Feedback on Lab 22.2 Encrypted Swap

KonstantinA

I just wanted to point out that at step 5 (a) it gives an example config for /etc/crypttab. Specifically:

swapcrypt /dev/sda11 /dev/urandom swap,cipher=aes-cbc-essiv:sha256,size=256

Because i read the man pages as extensively as i can, i noticed that:

1) From man crypttab "...note however that LUKS requires a persistent key and therefore does not support random data keys"
2) From man cryptsetup "The current default in the distributed sources is "aes-cbc-essiv:sha256" for plain dm-crypt and "aes-xts-plain64" for LUKS."

So it seems that both /dev/urandom and cipher don't (or won't) work. I know that it mentions that it is an example but it could cause trouble to some.

i didn't tyr to replicate the above to see if it will work at all, since i had already done twice the 22.1 lab, with 2 virtual drives (one with boot mount, and one with not), and i had to troubleshoot, since i did a mistake of "sudo vim crypttab" instead of "sudo vim /etc/crypttab" (you guess what happened, system didn't boot, and ended up in emergency mode. Thankfully i found the error in the first couple of minutes).

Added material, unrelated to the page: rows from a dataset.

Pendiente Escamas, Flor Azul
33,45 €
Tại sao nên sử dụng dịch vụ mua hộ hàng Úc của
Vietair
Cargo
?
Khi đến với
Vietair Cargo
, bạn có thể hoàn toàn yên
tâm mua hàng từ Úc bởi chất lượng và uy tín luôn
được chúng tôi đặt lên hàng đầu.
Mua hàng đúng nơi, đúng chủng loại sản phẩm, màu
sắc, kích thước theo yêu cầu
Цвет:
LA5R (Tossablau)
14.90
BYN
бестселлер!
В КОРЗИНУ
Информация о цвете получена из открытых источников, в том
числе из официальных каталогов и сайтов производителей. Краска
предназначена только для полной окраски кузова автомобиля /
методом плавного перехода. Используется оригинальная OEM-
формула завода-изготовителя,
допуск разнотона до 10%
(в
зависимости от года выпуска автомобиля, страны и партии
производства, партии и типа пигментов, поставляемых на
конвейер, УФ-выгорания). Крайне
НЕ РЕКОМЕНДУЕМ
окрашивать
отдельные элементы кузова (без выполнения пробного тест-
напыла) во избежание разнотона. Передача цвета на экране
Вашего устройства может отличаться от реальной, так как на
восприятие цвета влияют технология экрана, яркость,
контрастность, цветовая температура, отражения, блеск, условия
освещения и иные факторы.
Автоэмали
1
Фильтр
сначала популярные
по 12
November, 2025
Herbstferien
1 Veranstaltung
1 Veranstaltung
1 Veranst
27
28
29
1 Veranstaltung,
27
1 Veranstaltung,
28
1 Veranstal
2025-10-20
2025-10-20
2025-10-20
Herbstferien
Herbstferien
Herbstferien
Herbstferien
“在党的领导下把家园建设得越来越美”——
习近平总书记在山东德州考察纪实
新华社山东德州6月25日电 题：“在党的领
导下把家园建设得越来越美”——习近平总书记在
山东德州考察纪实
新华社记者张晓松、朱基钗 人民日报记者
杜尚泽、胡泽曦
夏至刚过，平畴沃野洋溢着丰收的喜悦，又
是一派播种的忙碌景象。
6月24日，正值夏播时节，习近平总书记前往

The above is from the last update March 27th, 2020.

coop

I don't know what distribution or version of crypttab you have. On the machine I'm currently on there is no such statement, and in fact it says: F"or swap encryption, /dev/urandom or the hardware device /dev/hw_random can be used as the password file" and in the example section at the end it says:
swap /dev/sda7 /dev/urandom swap
This is RHEL 8, and the man page says "systemd 239" at the end and the rpm is cryptsetup-2.2.0-2.el8.x86_64

So whether you are using and older or newer version I don't know. In general anything with either crypt or pam stuff tends to be distro to distro dependent in my experience. This is one reason we eliminated the pam lab because every time we fixed it
for one distro (say ubuntu) it broke it on centos.

luisviveropena

Hi KonstantinA ,

Well, I don't see an error to report. It's useful to know what distro and version the person is working on, as well the kernel version. So in case if there is any error, one can try to replicate the error.

And as Coop said, anything related to cipher changes depends on the distro you are working on.

Regards,
Luis.

KonstantinA

You are right. What i posted originally comes from Ubuntu with cryptsetup 2:2.0.2-1ubuntu1.1, while on Fedora's cryptsetup-2.3.0-1.fc31.x86_64, the manual pages have changed.
So it is related to the cryptsetup version.